— Work instruction —
If a record contains a picture, drop the picture and copy everything else exactly.

Segment Start: Data

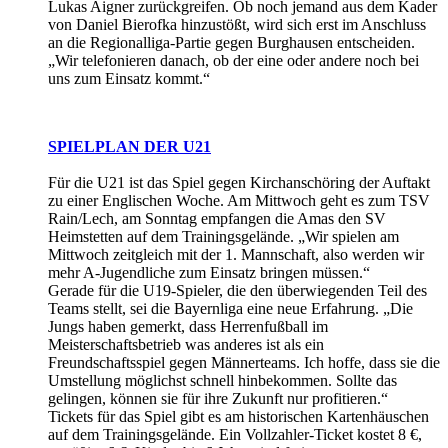
Lukas Aigner zurückgreifen. Ob noch jemand aus dem Kader
von Daniel Bierofka hinzustößt, wird sich erst im Anschluss
an die Regionalliga-Partie gegen Burghausen entscheiden.
„Wir telefonieren danach, ob der eine oder andere noch bei
uns zum Einsatz kommt.“
SPIELPLAN DER U21
Für die U21 ist das Spiel gegen Kirchanschöring der Auftakt
zu einer Englischen Woche. Am Mittwoch geht es zum TSV
Rain/Lech, am Sonntag empfangen die Amas den SV
Heimstetten auf dem Trainingsgelände. „Wir spielen am
Mittwoch zeitgleich mit der 1. Mannschaft, also werden wir
mehr A-Jugendliche zum Einsatz bringen müssen.“
Gerade für die U19-Spieler, die den überwiegenden Teil des
Teams stellt, sei die Bayernliga eine neue Erfahrung. „Die
Jungs haben gemerkt, dass Herrenfußball im
Meisterschaftsbetrieb was anderes ist als ein
Freundschaftsspiel gegen Männerteams. Ich hoffe, dass sie die
Umstellung möglichst schnell hinbekommen. Sollte das
gelingen, können sie für ihre Zukunft nur profitieren.“
Tickets für das Spiel gibt es am historischen Kartenhäuschen
auf dem Trainingsgelände. Ein Vollzahler-Ticket kostet 8 €,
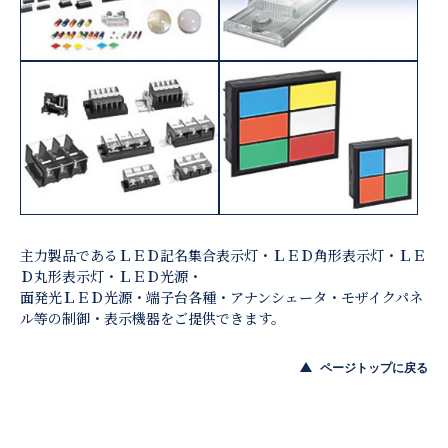
主力製品であるＬＥＤ記名集合表示灯・ＬＥＤ角形表示灯・ＬＥ
Ｄ丸形表示灯・ＬＥＤ光源・
面発光ＬＥＤ光源・端子台各種・アナンシェータ・モザイクパネ
ル等の制御・表示機器をご提供できます。
ページトップに戻る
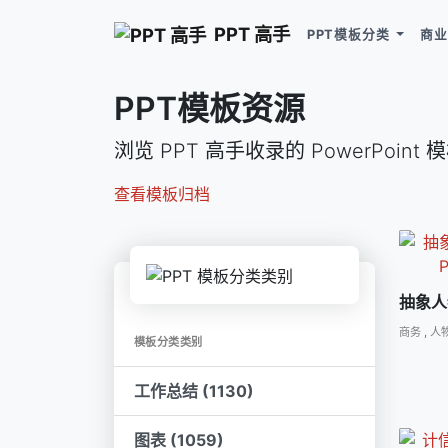
PPT 高手
PPT模板分类
商业
PPT模板资源
浏览 PPT 高手收录的 PowerPoint
查看模板归档
抽象人
商务
,
人
模板分类类别
工作总结 (1130)
图表 (1059)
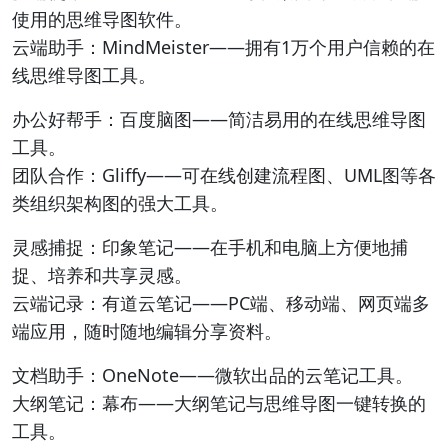
使用的思维导图软件。
云端助手：MindMeister——拥有1万个用户信赖的在
线思维导图工具。
办公好帮手：百度脑图——简洁易用的在线思维导图
工具。
团队合作：Gliffy——可在线创建流程图、UML图等各
类组织架构图的强大工具。
灵感捕捉：印象笔记——在手机和电脑上方便地捕
捉、培养和共享灵感。
云端记录：有道云笔记——PC端、移动端、网页端多
端应用，随时随地编辑分享资料。
文档助手：OneNote——微软出品的云笔记工具。
大纲笔记：幕布——大纲笔记与思维导图一键转换的
工具。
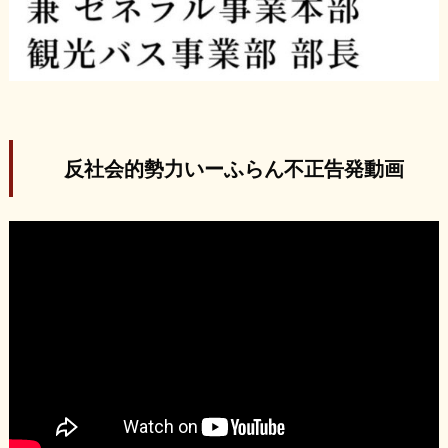
反社会的勢力いーふらん不正告発動画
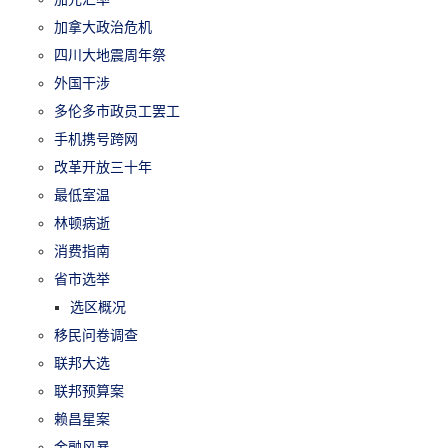
加拿大政治危机
四川大地震周年祭
外国干涉
多伦多市政员工罢工
手机携号跨网
改革开放三十年
最低室温
林顿病逝
消费指南
省市选举
选区概况
移民问卷调查
联邦大选
联邦预算案
赖昌星案
金融风暴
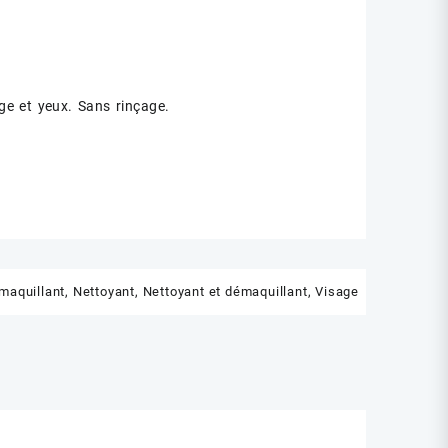
age et yeux. Sans rinçage.
maquillant
,
Nettoyant
,
Nettoyant et démaquillant
,
Visage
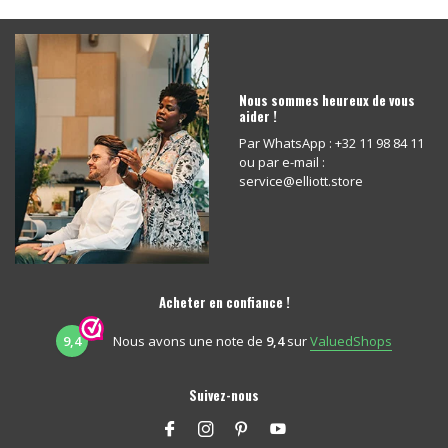
Nous sommes heureux de vous
aider !
Par WhatsApp : +32 11 98 84 11
ou par e-mail :
service@elliott.store
Acheter en confiance !
9,4
Nous avons une note de
9,4
sur
ValuedShops
Suivez-nous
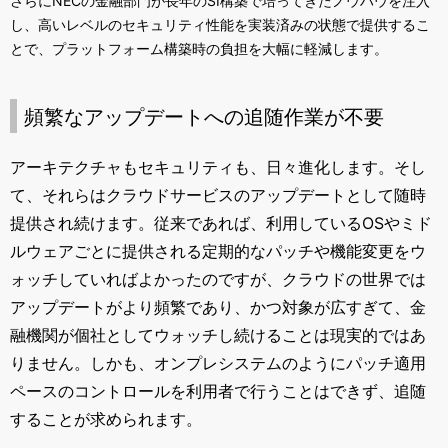
さらに
NEC
の金融部門が長年の
SI
構築で培ってきたノウハウを注入
し、高いレベルのセキュリティ性能を実装済みの状態で提供するこ
とで、プラットフォーム構築時の負担を大幅に軽減します。
頻繁なアップデートへの追随作業が不要
アーキテクチャもセキュリティも、日々進化します。そし
て、それらはクラウドサービスのアップデートとして随時
提供され続けます。従来であれば、利用している
OS
やミド
ルウェアごとに提供される定期的なパッチや機能変更をウ
ォッチしていればよかったのですが、クラウドの世界では
アップデートがより頻繁であり、かつ対象が広すぎて、金
融機関が個社としてウォッチし続けることは現実的ではあ
りません。しかも、オンプレシステムのようにパッチ適用
ペースのコントロールを利用者で行うことはできず、追随
することが求められます。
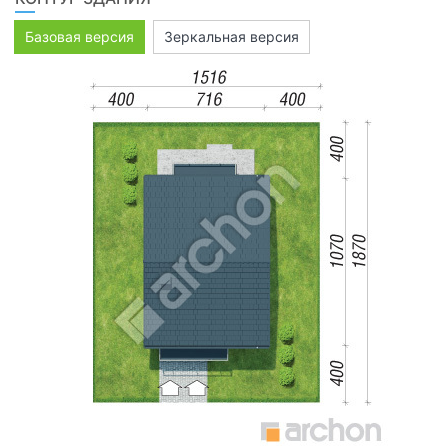
Базовая версия
Зеркальная версия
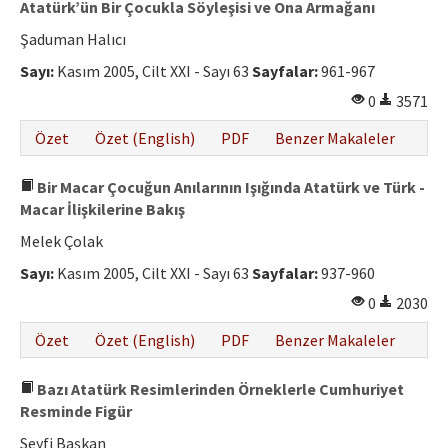
Atatürk’ün Bir Çocukla Söyleşisi ve Ona Armağanı
Şaduman Halıcı
Sayı:
Kasım 2005, Cilt XXI - Sayı 63
Sayfalar:
961-967
0
3571
Özet
Özet (English)
PDF
Benzer Makaleler
Bir Macar Çocuğun Anılarının Işığında Atatürk ve Türk -
Macar İlişkilerine Bakış
Melek Çolak
Sayı:
Kasım 2005, Cilt XXI - Sayı 63
Sayfalar:
937-960
0
2030
Özet
Özet (English)
PDF
Benzer Makaleler
Bazı Atatürk Resimlerinden Örneklerle Cumhuriyet
Resminde Figür
Seyfi Başkan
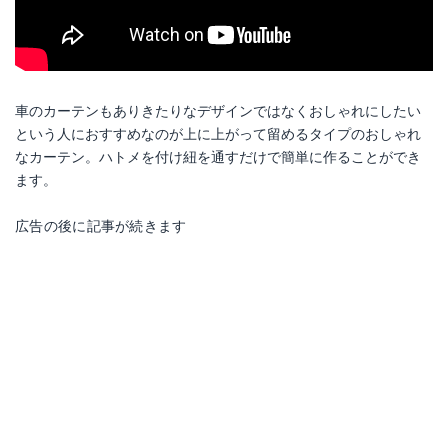
車のカーテンもありきたりなデザインではなくおしゃれにしたい
という人におすすめなのが上に上がって留めるタイプのおしゃれ
なカーテン。ハトメを付け紐を通すだけで簡単に作ることができ
ます。
広告の後に記事が続きます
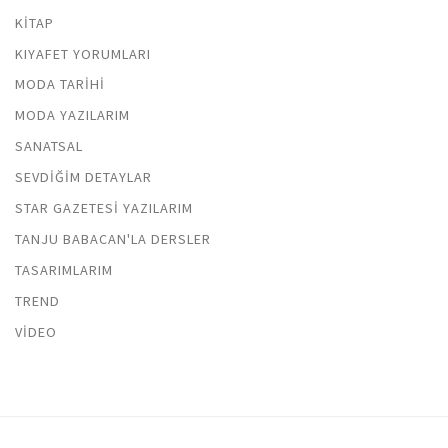
KITAP
KIYAFET YORUMLARI
MODA TARIHI
MODA YAZILARIM
SANATSAL
SEVDIĞIM DETAYLAR
STAR GAZETESI YAZILARIM
TANJU BABACAN'LA DERSLER
TASARIMLARIM
TREND
VIDEO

Segment End: Data

— Response area —
Lukas Aigner zurückgreifen. Ob noch jemand aus dem Kader
von Daniel Bierofka hinzustößt, wird sich erst im Anschluss
an die Regionalliga-Partie gegen Burghausen entscheiden.
„Wir telefonieren danach, ob der eine oder andere noch bei
uns zum Einsatz kommt.“
SPIELPLAN DER U21
Für die U21 ist das Spiel gegen Kirchanschöring der Auftakt
zu einer Englischen Woche. Am Mittwoch geht es zum TSV
Rain/Lech, am Sonntag empfangen die Amas den SV
Heimstetten auf dem Trainingsgelände. „Wir spielen am
Mittwoch zeitgleich mit der 1. Mannschaft, also werden wir
mehr A-Jugendliche zum Einsatz bringen müssen.“
Gerade für die U19-Spieler, die den überwiegenden Teil des
Teams stellt, sei die Bayernliga eine neue Erfahrung. „Die
Jungs haben gemerkt, dass Herrenfußball im
Meisterschaftsbetrieb was anderes ist als ein
Freundschaftsspiel gegen Männerteams. Ich hoffe, dass sie die
Umstellung möglichst schnell hinbekommen. Sollte das
gelingen, können sie für ihre Zukunft nur profitieren.“
Tickets für das Spiel gibt es am historischen Kartenhäuschen
auf dem Trainingsgelände. Ein Vollzahler-Ticket kostet 8 €,
主力製品であるＬＥＤ記名集合表示灯・ＬＥＤ角形表示灯・ＬＥ
Ｄ丸形表示灯・ＬＥＤ光源・
面発光ＬＥＤ光源・端子台各種・アナンシェータ・モザイクパネ
ル等の制御・表示機器をご提供できます。
ページトップに戻る
PPT 高手
PPT模板分类
商业
PPT模板资源
浏览 PPT 高手收录的 PowerPoint
查看模板归档
抽象人
商务
,
人
模板分类类别
工作总结 (1130)
图表 (1059)
使用的思维导图软件。
云端助手：MindMeister——拥有1万个用户信赖的在
线思维导图工具。
办公好帮手：百度脑图——简洁易用的在线思维导图
工具。
团队合作：Gliffy——可在线创建流程图、UML图等各
类组织架构图的强大工具。
灵感捕捉：印象笔记——在手机和电脑上方便地捕
捉、培养和共享灵感。
云端记录：有道云笔记——PC端、移动端、网页端多
端应用，随时随地编辑分享资料。
文档助手：OneNote——微软出品的云笔记工具。
大纲笔记：幕布——大纲笔记与思维导图一键转换的
工具。
反社会的勢力いーふらん不正告発動画
加拿大政治危机
四川大地震周年祭
外国干涉
多伦多市政员工罢工
手机携号跨网
改革开放三十年
最低室温
林顿病逝
消费指南
省市选举
选区概况
移民问卷调查
联邦大选
联邦预算案
赖昌星案
金融风暴
age et yeux. Sans rinçage.
maquillant
,
Nettoyant
,
Nettoyant et démaquillant
,
Visage
Nous sommes heureux de vous
aider !
Par WhatsApp : +32 11 98 84 11
ou par e-mail :
service@elliott.store
Acheter en confiance !
9,4
Nous avons une note de
9,4
sur
ValuedShops
Suivez-nous
さらに
NEC
の金融部門が長年の
SI
構築で培ってきたノウハウを注入
し、高いレベルのセキュリティ性能を実装済みの状態で提供するこ
とで、プラットフォーム構築時の負担を大幅に軽減します。
頻繁なアップデートへの追随作業が不要
アーキテクチャもセキュリティも、日々進化します。そし
て、それらはクラウドサービスのアップデートとして随時
提供され続けます。従来であれば、利用している
OS
やミド
ルウェアごとに提供される定期的なパッチや機能変更をウ
ォッチしていればよかったのですが、クラウドの世界では
アップデートがより頻繁であり、かつ対象が広すぎて、金
融機関が個社としてウォッチし続けることは現実的ではあ
りません。しかも、オンプレシステムのようにパッチ適用
ペースのコントロールを利用者で行うことはできず、追随
することが求められます。
Базовая версия
Зеркальная версия
Atatürk’ün Bir Çocukla Söyleşisi ve Ona Armağanı
Şaduman Halıcı
Sayı:
Kasım 2005, Cilt XXI - Sayı 63
Sayfalar:
961-967
0
3571
Özet
Özet (English)
PDF
Benzer Makaleler
Bir Macar Çocuğun Anılarının Işığında Atatürk ve Türk -
Macar İlişkilerine Bakış
Melek Çolak
Sayı:
Kasım 2005, Cilt XXI - Sayı 63
Sayfalar:
937-960
0
2030
Özet
Özet (English)
PDF
Benzer Makaleler
Bazı Atatürk Resimlerinden Örneklerle Cumhuriyet
Resminde Figür
Seyfi Başkan
車のカーテンもありきたりなデザインではなくおしゃれにしたい
という人におすすめなのが上に上がって留めるタイプのおしゃれ
なカーテン。ハトメを付け紐を通すだけで簡単に作ることができ
ます。
広告の後に記事が続きます
KITAP
KIYAFET YORUMLARI
MODA TARIHI
MODA YAZILARIM
SANATSAL
SEVDIĞIM DETAYLAR
STAR GAZETESI YAZILARIM
TANJU BABACAN'LA DERSLER
TASARIMLARIM
TREND
VIDEO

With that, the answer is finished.